とはいえ1年生が何もしていなかったわけではない。むしろ連日、日替わりでキャプテンを決めて練習に精を出した。アイデア不足や技量不足は否めないが、そんなことは全く関係ない。何より、主体者意識をもって取り組めたことが素晴らしかった。入部してほぼ1年経過したが今までで一番声を出し、本気で取り組んでいたようにも感じた。本音を言えば〝なんでいつもこんな感じでやらんのかねぇ…〟と愚痴がこぼれるところだが、自分たちの学年しかいないところで何かを感じ取ってくれたなら、それでいい。今後につながれば、もっといい。
そんな中、ミサトがチームを代表してグランドリーガに参加。可愛い子には旅をさせよ的感覚で送り出したが引率のカピタ多田先生や南山梅垣先生、そして名経大三壁先生のおかげでぼっち感も多少和らいだ様子。カピの子ともずいぶん楽しく交流したらしい。良かった良かった。そのミサトが戻った翌日、恒例のミステリーツアー(と言う名の体幹トレーニング)を決行。セントレアにほど近い山中での猛特訓(?)は丸太に全力で跨ったり、ロープでバランスをとったり、タイヤに尻を弾かれたり。川に落とされるギリギリな感じに、阿鼻叫喚が途絶えなかった。
最近、アスレチックを通じてチームワークを養う新任研修などが社会人でも増えているらしい。それはかなり的を得ていると今回強く感じた(これは結構マジである)。必要以上に多すぎる(と私は昨年から思っている笑)アトラクション全てを全員でクリアしようと声を掛け合い、時にはアクシデントを大笑いでやり過ごし、時には最後の一人の達成を拍手で喜び合う。もっと言うなら、行きのカンテラ号車内ですでにその予兆はあった。あいな&あやか(通称ダブルA)がなんと新ネタを披露し、それを撮影。修学旅行先の先輩に送ったのだ!いつも私からダメ出しを喰らっている14期生がこんな時間を過ごせるなんて…またまたいろんな意味で涙が出た。
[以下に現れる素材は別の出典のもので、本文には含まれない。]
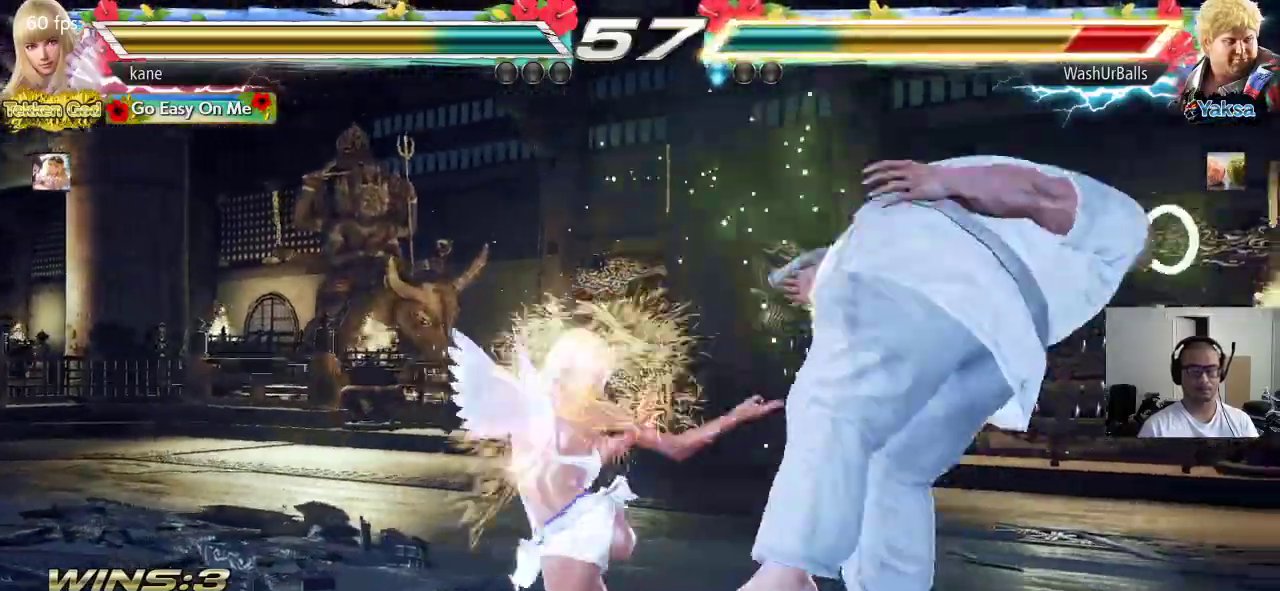
{"buttons": ["TRIANGLE"], "left_stick": "down", "events": [[67, "TRIANGLE", "down"], [83, "CROSS", "up"], [133, "TRIANGLE", "up"], [150, "CROSS", "down"], [217, "CROSS", "up"], [217, "TRIANGLE", "down"], [283, "TRIANGLE", "up"], [300, "CROSS", "down"], [350, "CROSS", "up"], [350, "TRIANGLE", "down"], [417, "TRIANGLE", "up"], [433, "CROSS", "down"], [500, "CROSS", "up"], [500, "TRIANGLE", "down"]]}
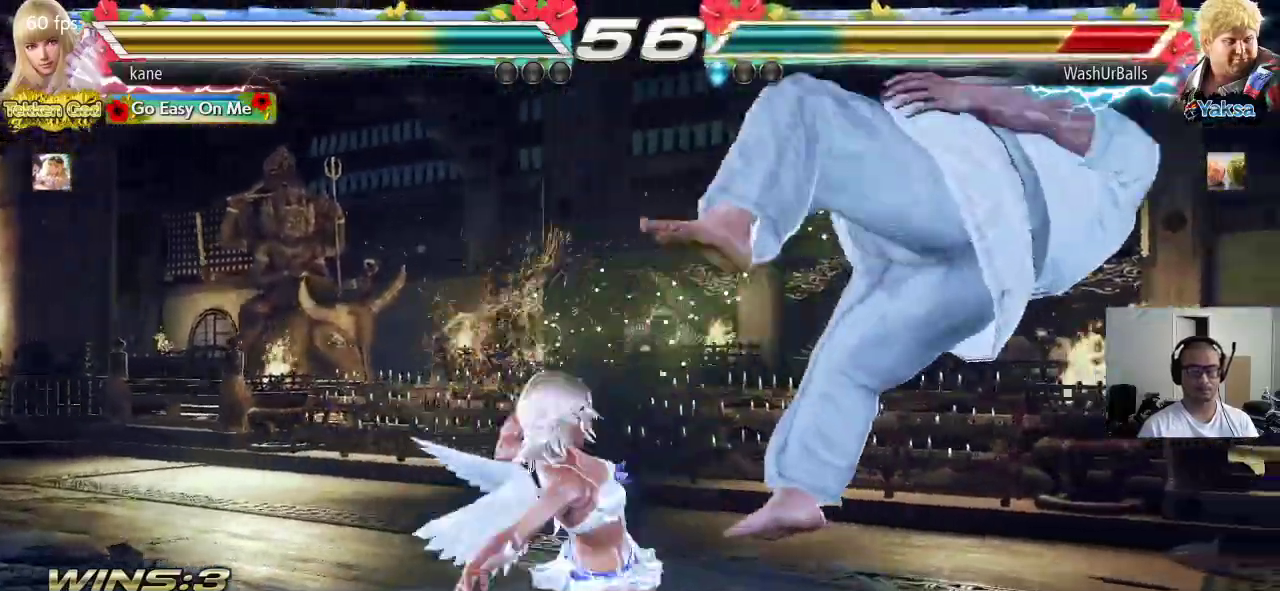
{"buttons": [], "left_stick": "center", "events": [[50, "CROSS", "down"], [83, "TRIANGLE", "up"], [183, "CROSS", "up"], [200, "left_stick", "center"], [433, "left_stick", "right"], [500, "left_stick", "center"]]}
中学校の卒業式を終え、新1年生の合流も本格化してきた。当然、高校生よりもオフを多めに取りつつも、合流するたびに表現してくれるポテンシャルの高さを目にし、期待が高まる毎日である。もちろん、刺激を受ける新3年と新2年もそれぞれに力をつけているのは間違いない。

上旬から中旬にかけて淑徳大、愛知東邦大、ルネス学園、至学館と対戦。意義深い内容と結果の実戦トレーニングを積み重ねることができた。そして24日から4日間、18/19シーズンを戦う新チームが北陸で多くの経験をしてきた。今年度も声を掛けて頂いた北陸大学渡辺先生と越田総監督には心から感謝しかない。
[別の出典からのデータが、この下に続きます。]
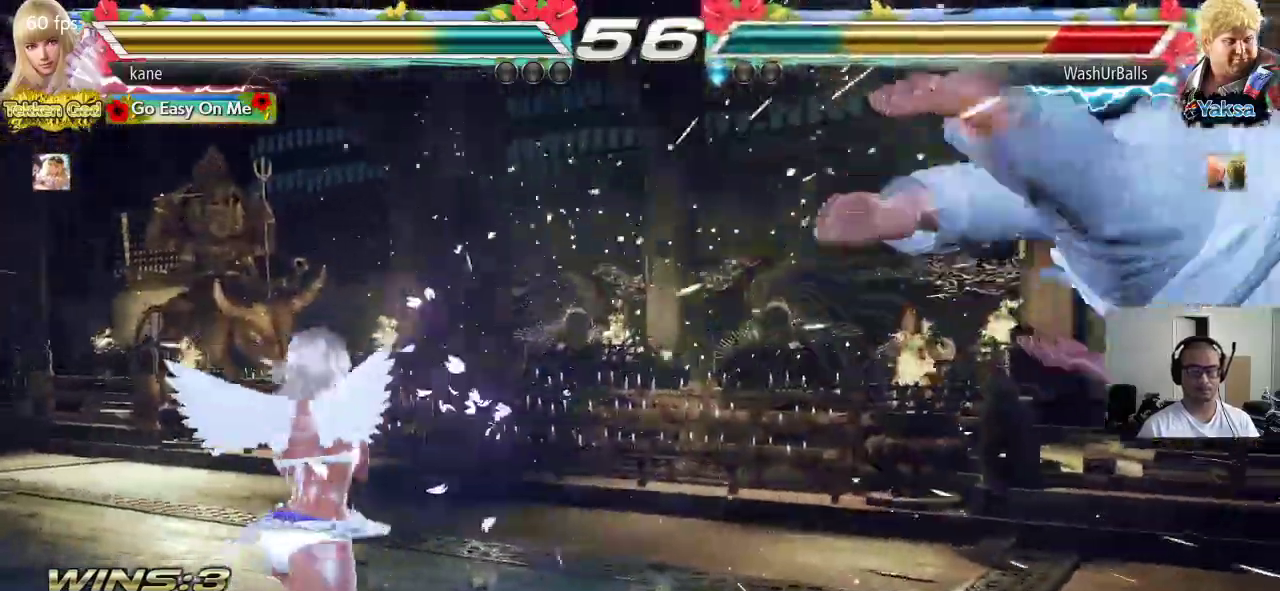
{"buttons": ["TRIANGLE"], "left_stick": "right", "events": [[33, "left_stick", "right"], [467, "TRIANGLE", "down"]]}
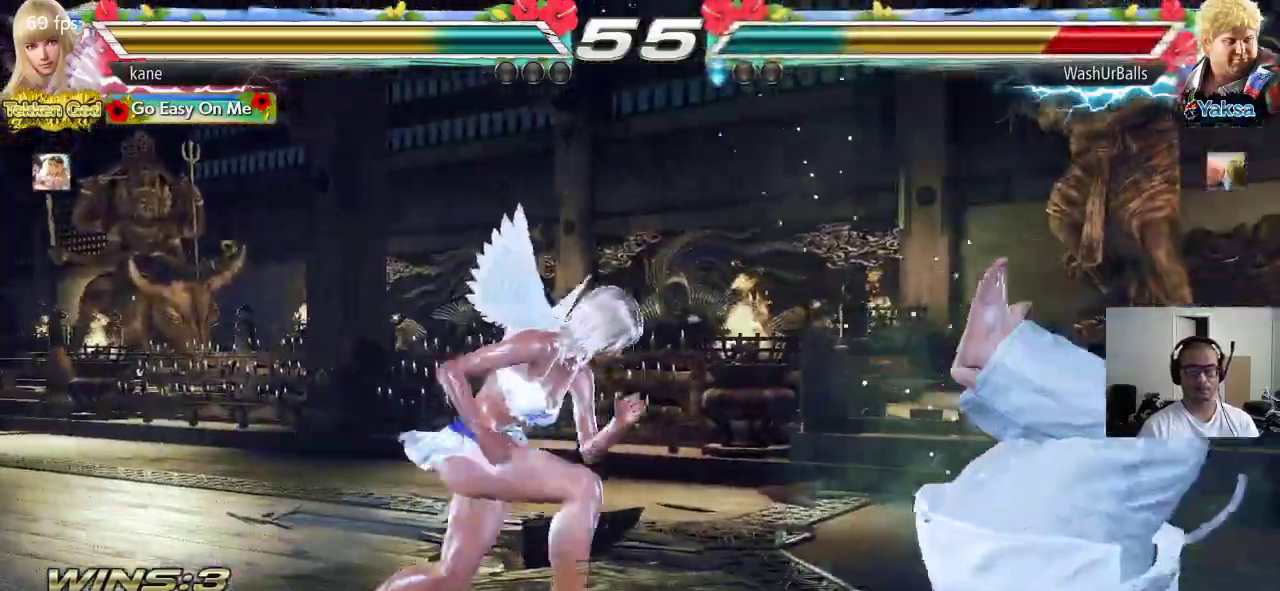
{"buttons": [], "left_stick": "center", "events": [[83, "CROSS", "down"], [117, "TRIANGLE", "up"], [250, "left_stick", "center"], [450, "CROSS", "up"]]}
初日は私の仕事都合で残念ながら移動のみとなったが、その移動時間や宿舎での初ミーティングも全てが新1年には新鮮だったと思う。2日目から実戦(全て35分ハーフ)。丁寧なサッカーを心がける金沢伏見、OGがお世話になっている北陸大学、そして私たちの目標である村田女子。3日目は再び村田女子、そして高校単体としては初対戦となる星稜。最終日はお姉さんチームが全国3位を遂げた福井工大福井の中学生チーム。対するアンガクは主力になると目されるメンバーと、主力になろうと懸命なメンバーがそれぞれ奮闘。その結果、全試合で得点を挙げることに成功し、村田女子との2試合以外は全て勝利を収めた。
 
ピッチの内外で、トピックスは多い。
宿舎でもピッチでも新1年生に対し丁寧に、しかし確実に関わり始めた先輩部員の姿が多く見られた。その姿勢はすぐに効果としてプレーにも表れる。シンプルなコミュニケーションとボールの動かし方。ポジショニングの修正も常に実行され、実戦ありきの合流という、いわば実験的な3月の試みに対し鮮やかな回答を導き出した。
通称北陸坂(と私が勝手に呼んでいる)での坂道ダッシュ。出たかった試合に起用されなかった部員が自主的に何本も走った。北陸大でお世話になって数年になるがこんなことは初めてだ。きっと悔しさを紛らすためだったと思う。しかし本当に心から全力で取り組む姿勢は決して悲観的でなく、むしろポジティブ。その姿を見て自然と仲間も集った。フルタイムで出場したキャプテンも自身のアイシングを施すよりも大声で励まし続けることを優先した。そんな様子を見た新1年生も合流。訳も分からず一緒に走った。でも一生懸命取り組む先輩に惹かれ始めたのは確かだ。
例年通り、北陸での最終ミーティングで18/19シーズンの公式ナンバーを全員決定。それぞれに、その番号に寄せる思いがあった。憧れの先輩に近づきたい、昨年の自分自身に勝ちたい。理想のプレーに思いを馳せている限り、成長は止まらないと私は信じる。所詮、数字はただの記号でしかない。しかしその番号を背負って1年間を戦えば、その数字に魂は宿る。
村田女子はやっぱり強かった。攻守に渡り、全てが私たちの目標である。とてつもない存在だと感じるのは、部員の代が年々変わっても纏うオーラが全く変わらないというところだ。部員だけではない、矢代先生の存在が私の目標である。久々、部員に村田女子とアンガクの関わりの歴史を伝えた。当時、まだ本当に何もできなかった頃でも面倒をみてくれた〝村田魂〟に、早く恩返しをしなくては。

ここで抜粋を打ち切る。